Князь Фёдор тяжело дышал — оскорбление было неслыханное.
— Покуда её не привезут, ты и люди твои останетесь здесь, — продолжал толмач. — Что с вами делать дальше, Повелитель решит потом.
Теперь боярин Варга готов был продать дьяволу душу за один-единственный метательный нож. Всего один, чтобы вошёл в поганое горло с хрустом, чтобы завыли-забегали холуи вокруг...
— Не слышу ответа! — повысил голос наглый толмач.
— Слышь, ты, ососок поросячий, — медленно заговорил князь Фёдор, — переведи ублюдку этому своему... — он кивнул на Бату-хана, как на пустое место. — Негоже нам, честным людям христианским, водить жён своих на блуд к нему, псу смердящему. Да поточнее переведи, понял?
Толмач побледнел, как мел, заговорил срывающимся голосом, натужно, и с каждым словом его в шатре разливалась мёртвая, свинцовая тишина. Казалось, даже сальные светильники перестали шипеть и потрескивать.
Бату-хан удовлетворённо кивнул, дослушав. И разом из всех углов повалили здоровенные монголы-охранники, скрутили посольство рязанское. Монгол снова заговорил, ровно и бесстрастно.
— Нет большего преступления, чем оскорбление Повелителя, — толмач всё ещё был белым от пережитого. — Ваша смерть будет долгой и трудной, проклятые урусы. Как и всей вашей дикой страны.
Бату-хан кивнул нукерам, и те разом поволокли послов вон из шатра.
...
— Однако, этот молодой урус смел и нахален, — Бату-хан протянул руку, и в ней словно ниоткуда возникла чаша с вином. Китайские слуги-рабы были вышколены до такой степени, что угадывали любое желание Бату-хана без слов.

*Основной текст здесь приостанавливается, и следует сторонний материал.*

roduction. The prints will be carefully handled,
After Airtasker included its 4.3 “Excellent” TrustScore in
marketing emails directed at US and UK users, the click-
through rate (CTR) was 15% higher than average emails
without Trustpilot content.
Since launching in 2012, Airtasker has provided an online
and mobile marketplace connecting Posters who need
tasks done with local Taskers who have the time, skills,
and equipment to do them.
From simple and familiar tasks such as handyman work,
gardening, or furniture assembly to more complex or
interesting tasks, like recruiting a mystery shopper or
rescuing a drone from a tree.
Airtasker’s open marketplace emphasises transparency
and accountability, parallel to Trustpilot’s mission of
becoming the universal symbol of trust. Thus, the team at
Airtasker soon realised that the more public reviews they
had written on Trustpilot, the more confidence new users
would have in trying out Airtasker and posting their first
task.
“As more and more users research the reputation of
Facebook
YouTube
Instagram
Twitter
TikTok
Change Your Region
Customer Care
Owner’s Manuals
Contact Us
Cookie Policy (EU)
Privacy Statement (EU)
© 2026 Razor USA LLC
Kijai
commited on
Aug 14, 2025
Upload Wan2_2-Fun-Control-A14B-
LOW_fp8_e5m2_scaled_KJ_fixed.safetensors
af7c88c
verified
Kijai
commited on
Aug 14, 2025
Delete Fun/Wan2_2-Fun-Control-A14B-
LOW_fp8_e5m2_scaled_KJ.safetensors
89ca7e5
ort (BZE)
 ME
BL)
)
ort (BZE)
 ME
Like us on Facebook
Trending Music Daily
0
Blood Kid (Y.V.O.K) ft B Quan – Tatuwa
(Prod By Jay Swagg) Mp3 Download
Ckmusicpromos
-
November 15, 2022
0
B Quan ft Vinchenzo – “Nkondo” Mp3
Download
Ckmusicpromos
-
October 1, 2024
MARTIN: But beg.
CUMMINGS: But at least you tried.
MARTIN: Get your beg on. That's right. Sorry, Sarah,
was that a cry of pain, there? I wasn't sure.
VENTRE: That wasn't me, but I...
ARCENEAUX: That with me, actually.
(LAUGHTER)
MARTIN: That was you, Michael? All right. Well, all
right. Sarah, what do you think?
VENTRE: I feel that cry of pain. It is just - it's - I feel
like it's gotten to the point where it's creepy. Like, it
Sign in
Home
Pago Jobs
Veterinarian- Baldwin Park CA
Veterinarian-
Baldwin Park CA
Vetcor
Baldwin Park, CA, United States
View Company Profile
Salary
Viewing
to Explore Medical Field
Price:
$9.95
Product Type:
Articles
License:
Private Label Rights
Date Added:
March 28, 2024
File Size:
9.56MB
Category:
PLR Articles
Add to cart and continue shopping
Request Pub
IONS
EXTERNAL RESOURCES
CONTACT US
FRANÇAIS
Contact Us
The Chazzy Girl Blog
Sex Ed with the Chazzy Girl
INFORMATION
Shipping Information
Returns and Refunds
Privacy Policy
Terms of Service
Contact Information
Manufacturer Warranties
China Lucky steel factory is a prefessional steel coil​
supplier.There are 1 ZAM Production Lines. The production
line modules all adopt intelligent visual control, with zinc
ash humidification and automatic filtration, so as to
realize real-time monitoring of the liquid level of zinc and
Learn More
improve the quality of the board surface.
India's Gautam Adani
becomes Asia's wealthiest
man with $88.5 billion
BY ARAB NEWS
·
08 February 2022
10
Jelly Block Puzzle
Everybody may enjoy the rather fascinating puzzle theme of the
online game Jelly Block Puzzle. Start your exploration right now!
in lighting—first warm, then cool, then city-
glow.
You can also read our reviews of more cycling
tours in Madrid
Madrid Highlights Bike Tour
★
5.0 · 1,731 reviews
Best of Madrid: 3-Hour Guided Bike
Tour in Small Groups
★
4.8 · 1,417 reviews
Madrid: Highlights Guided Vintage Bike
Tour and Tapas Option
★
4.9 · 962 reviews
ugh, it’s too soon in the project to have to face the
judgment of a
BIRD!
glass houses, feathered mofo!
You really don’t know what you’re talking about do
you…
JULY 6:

— Смелость уместна только среди твоих воинов, Бату, — старый Сыбудай отхлебнул чай из пиалы. — Смелость среди покорённых народов вредна и опасна, и всех смелых урусов следует уничтожать беспощадно, если только они не служат в твоём войске.
— Ты как всегда прав, мой мудрый Сыбудай, — молодой монгол отпил вина из чаши, причмокнул. Протянул руку, выбирая с блюда кусок варёного мяса. — Поешь, Иса, — он кинул кусок мяса толмачу.
Толмач, до сих пор стоявший на коленях сбоку от Повелителя, на лету подхватил мясо, впился в него зубами. По обычаю монголов, отказ от угощения Повелителя был прямым оскорблением.
— Простишь ли ты меня, о Повелитель? — прожевав, дрожащим голосом спросил толмач.
Бату-хан тяжело вздохнул.
— Я не сержусь на тебя, Иса. Ты всегда честно исполнял свои обязанности, исполнил и на этот раз. Но не думаешь ли ты, что уста, произнесшие такие слова на своего Повелителя, будут вдыхать воздух и дальше? Ты ешь, ешь, Иса, — подбодрил толмача Бату-хан, заметив, что тот не в состоянии проглотить мясо. — Или ты хочешь нанести мне уже осознанное оскорбление?